Here’s one example: When the Federal Reserve raised interest rates, homes loans became more expensive, which meant less housing construction, which meant the city gets less money from taxes on real estate transactions.

But the city’s top economic forecaster, Ben Noble, says the interest rate hike is helping slay an even bigger dragon — inflation.

“A number of our revenue streams — property tax being the most obvious example — don’t keep up with inflation. Property tax only grows by 1%, and in a higher inflationary environment, that means our overall growth in revenues aren’t going to keep pace.”

In the short term, Seattle appears to be on the path to a balanced budget for this year and maybe next. That's because it's bringing in more tax money than expected, at least relative to dour predictions Noble's office published earlier this spring.

But by 2025, the picture looks more bleak, with several trends pushing Seattle's long-term tax revenue prospects in the wrong direction.

There's a national mood of uncertainty stemming from the failure of some small regional banks, the war in Ukraine, and the national debt ceiling standoff. These trends inspire companies to act more conservatively, so that they're less likely to hire people.

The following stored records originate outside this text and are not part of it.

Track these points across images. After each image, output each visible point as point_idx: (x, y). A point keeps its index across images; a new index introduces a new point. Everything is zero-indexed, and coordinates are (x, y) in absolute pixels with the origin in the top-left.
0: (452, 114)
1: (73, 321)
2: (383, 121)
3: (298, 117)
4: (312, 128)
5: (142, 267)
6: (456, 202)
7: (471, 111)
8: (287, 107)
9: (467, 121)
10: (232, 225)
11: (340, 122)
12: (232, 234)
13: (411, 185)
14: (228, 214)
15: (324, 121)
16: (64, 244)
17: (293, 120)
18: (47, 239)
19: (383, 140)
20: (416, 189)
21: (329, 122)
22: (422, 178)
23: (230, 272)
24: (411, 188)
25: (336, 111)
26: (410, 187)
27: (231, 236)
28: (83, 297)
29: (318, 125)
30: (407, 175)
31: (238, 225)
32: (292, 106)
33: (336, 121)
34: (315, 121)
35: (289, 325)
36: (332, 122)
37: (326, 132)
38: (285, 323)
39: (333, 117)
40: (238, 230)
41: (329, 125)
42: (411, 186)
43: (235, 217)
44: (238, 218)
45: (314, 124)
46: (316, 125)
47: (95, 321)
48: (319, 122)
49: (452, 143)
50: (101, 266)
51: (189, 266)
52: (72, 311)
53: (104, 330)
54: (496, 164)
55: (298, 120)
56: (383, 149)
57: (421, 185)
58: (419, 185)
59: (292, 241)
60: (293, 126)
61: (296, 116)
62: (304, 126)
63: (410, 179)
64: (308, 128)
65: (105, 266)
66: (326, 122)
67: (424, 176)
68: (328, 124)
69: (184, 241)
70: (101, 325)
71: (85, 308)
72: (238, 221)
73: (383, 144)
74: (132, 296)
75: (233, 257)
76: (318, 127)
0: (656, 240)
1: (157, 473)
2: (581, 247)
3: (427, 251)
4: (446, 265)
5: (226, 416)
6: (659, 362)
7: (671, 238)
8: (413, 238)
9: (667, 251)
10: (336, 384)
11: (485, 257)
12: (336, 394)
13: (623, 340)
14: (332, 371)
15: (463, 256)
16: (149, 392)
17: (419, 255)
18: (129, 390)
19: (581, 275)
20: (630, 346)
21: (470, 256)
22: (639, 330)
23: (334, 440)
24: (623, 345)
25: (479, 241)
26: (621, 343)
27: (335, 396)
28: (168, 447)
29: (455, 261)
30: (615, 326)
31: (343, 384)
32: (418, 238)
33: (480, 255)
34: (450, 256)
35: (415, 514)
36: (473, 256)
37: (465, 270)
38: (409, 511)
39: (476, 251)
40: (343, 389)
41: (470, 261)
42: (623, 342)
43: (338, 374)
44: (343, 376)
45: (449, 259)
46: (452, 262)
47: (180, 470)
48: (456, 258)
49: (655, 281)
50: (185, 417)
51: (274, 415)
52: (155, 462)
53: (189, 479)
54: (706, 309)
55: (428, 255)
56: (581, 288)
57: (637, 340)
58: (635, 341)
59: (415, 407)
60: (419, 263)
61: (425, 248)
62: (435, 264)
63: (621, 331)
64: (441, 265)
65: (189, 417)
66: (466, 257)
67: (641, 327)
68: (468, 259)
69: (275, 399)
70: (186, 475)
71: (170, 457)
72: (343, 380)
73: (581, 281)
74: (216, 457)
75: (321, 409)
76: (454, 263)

In Seattle, Noble expects stagnant job growth over the next several years. This would have an impact on the city's payroll tax, which is currently beating expectations but could take a downward turn if the environment of economic uncertainty continues.

That's in part because the payroll tax is impacted by stock prices, Noble says. Many companies compensate their employees with stocks. So when stocks decline, more of those employees fall under the income threshold for which their employers must pay a tax.

Everywhere you turn, there's another shrinking source of revenue.

"Like our parking tax," says City Councilmember Teresa Mosqueda, who chairs the finance committee. Fewer people are parking their cars in downtown garages, "which ultimately might be good," she says.

"Maybe more people are taking the bus and light rail," Mosqueda says. "Perhaps we can continue with this hybrid model of work from home. But we need to adjust for declining revenue streams and invest in more sustainable revenue sources going forward."

Mayor Bruce Harrell has appointed a task force to look at alternative sources of revenue for the city.